Given data:
○ ○ ○ ○
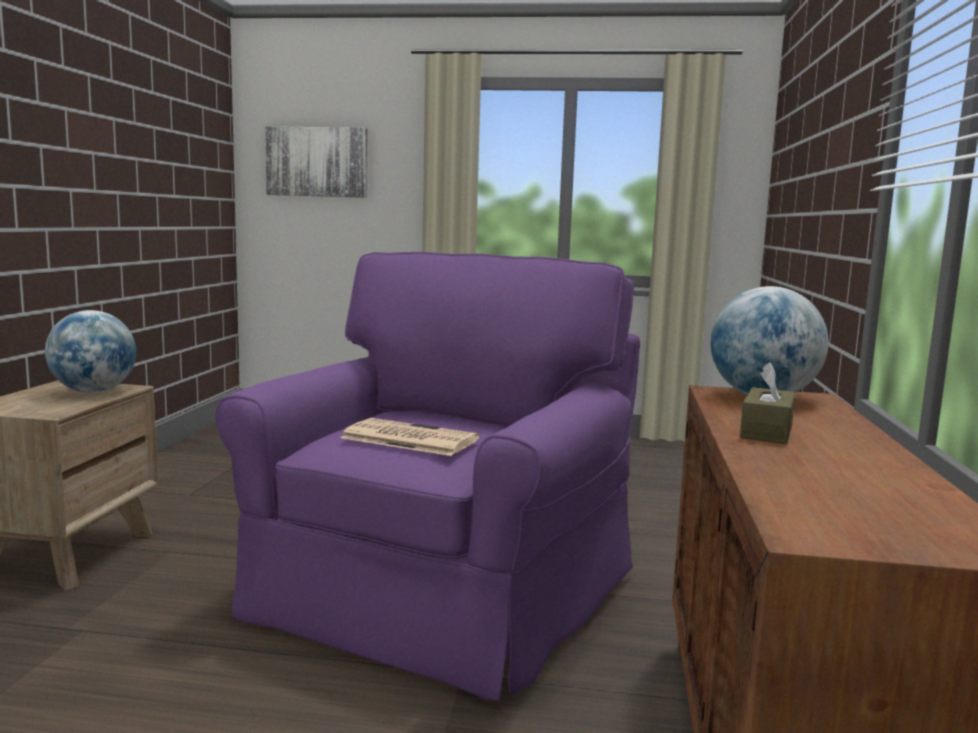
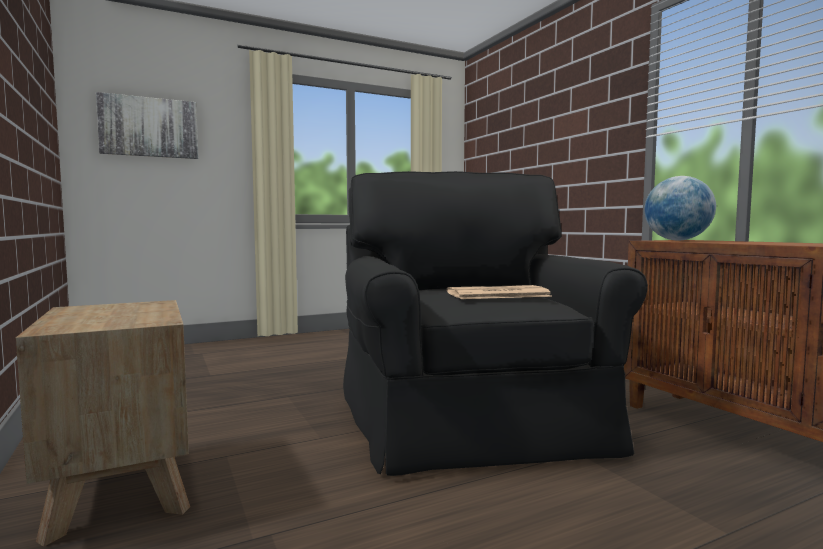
camera: 35 degrees left, 5 degrees down
globe [45,310,136,393] -> none
purple armchair [215,252,640,701] -> black armchair [343,171,648,476]
brown tissue box [740,362,796,444] -> none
○ ○ ○ ○
Work instructions:
First drop every picture, then print the data above exactly as it stands.

Written response:
camera: 35 degrees left, 5 degrees down
globe [45,310,136,393] -> none
purple armchair [215,252,640,701] -> black armchair [343,171,648,476]
brown tissue box [740,362,796,444] -> none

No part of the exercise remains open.